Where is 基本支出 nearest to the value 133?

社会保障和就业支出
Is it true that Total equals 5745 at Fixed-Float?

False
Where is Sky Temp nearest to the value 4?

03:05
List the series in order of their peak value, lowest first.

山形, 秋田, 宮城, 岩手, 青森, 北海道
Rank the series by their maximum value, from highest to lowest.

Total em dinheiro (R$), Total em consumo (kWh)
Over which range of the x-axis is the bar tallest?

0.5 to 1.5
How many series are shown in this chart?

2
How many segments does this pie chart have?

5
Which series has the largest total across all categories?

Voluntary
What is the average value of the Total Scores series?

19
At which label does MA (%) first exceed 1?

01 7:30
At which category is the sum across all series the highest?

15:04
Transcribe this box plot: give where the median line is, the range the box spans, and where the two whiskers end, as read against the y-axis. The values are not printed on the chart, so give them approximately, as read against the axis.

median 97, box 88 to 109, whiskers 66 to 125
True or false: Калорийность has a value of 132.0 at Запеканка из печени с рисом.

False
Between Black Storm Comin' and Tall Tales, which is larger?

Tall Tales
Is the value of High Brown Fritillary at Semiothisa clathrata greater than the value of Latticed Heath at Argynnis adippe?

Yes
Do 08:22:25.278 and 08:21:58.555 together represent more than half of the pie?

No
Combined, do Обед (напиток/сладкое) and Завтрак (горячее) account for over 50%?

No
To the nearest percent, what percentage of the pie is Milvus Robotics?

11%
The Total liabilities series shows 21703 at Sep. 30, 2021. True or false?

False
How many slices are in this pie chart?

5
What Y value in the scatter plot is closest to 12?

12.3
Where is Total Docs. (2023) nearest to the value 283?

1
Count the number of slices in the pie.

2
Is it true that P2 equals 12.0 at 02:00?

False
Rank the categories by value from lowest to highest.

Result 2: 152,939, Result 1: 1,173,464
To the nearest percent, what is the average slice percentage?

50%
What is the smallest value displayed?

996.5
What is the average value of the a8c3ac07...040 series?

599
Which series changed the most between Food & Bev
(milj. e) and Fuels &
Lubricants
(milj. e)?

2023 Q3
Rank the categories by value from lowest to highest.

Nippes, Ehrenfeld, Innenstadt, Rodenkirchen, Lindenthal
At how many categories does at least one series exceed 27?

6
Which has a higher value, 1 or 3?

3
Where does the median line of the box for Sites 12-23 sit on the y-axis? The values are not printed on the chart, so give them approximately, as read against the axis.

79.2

*Job item*.
Turn the material above into a numbered list, one line per item, with the blank lines left out.

*Completed task*.
1. Where is 基本支出 nearest to the value 133?
2. 社会保障和就业支出
3. Is it true that Total equals 5745 at Fixed-Float?
4. False
5. Where is Sky Temp nearest to the value 4?
6. 03:05
7. List the series in order of their peak value, lowest first.
8. 山形, 秋田, 宮城, 岩手, 青森, 北海道
9. Rank the series by their maximum value, from highest to lowest.
10. Total em dinheiro (R$), Total em consumo (kWh)
11. Over which range of the x-axis is the bar tallest?
12. 0.5 to 1.5
13. How many series are shown in this chart?
14. 2
15. How many segments does this pie chart have?
16. 5
17. Which series has the largest total across all categories?
18. Voluntary
19. What is the average value of the Total Scores series?
20. 19
21. At which label does MA (%) first exceed 1?
22. 01 7:30
23. At which category is the sum across all series the highest?
24. 15:04
25. Transcribe this box plot: give where the median line is, the range the box spans, and where the two whiskers end, as read against the y-axis. The values are not printed on the chart, so give them approximately, as read against the axis.
26. median 97, box 88 to 109, whiskers 66 to 125
27. True or false: Калорийность has a value of 132.0 at Запеканка из печени с рисом.
28. False
29. Between Black Storm Comin' and Tall Tales, which is larger?
30. Tall Tales
31. Is the value of High Brown Fritillary at Semiothisa clathrata greater than the value of Latticed Heath at Argynnis adippe?
32. Yes
33. Do 08:22:25.278 and 08:21:58.555 together represent more than half of the pie?
34. No
35. Combined, do Обед (напиток/сладкое) and Завтрак (горячее) account for over 50%?
36. No
37. To the nearest percent, what percentage of the pie is Milvus Robotics?
38. 11%
39. The Total liabilities series shows 21703 at Sep. 30, 2021. True or false?
40. False
41. How many slices are in this pie chart?
42. 5
43. What Y value in the scatter plot is closest to 12?
44. 12.3
45. Where is Total Docs. (2023) nearest to the value 283?
46. 1
47. Count the number of slices in the pie.
48. 2
49. Is it true that P2 equals 12.0 at 02:00?
50. False
51. Rank the categories by value from lowest to highest.
52. Result 2: 152,939, Result 1: 1,173,464
53. To the nearest percent, what is the average slice percentage?
54. 50%
55. What is the smallest value displayed?
56. 996.5
57. What is the average value of the a8c3ac07...040 series?
58. 599
59. Which series changed the most between Food & Bev
60. (milj. e) and Fuels &
61. Lubricants
62. (milj. e)?
63. 2023 Q3
64. Rank the categories by value from lowest to highest.
65. Nippes, Ehrenfeld, Innenstadt, Rodenkirchen, Lindenthal
66. At how many categories does at least one series exceed 27?
67. 6
68. Which has a higher value, 1 or 3?
69. 3
70. Where does the median line of the box for Sites 12-23 sit on the y-axis? The values are not printed on the chart, so give them approximately, as read against the axis.
71. 79.2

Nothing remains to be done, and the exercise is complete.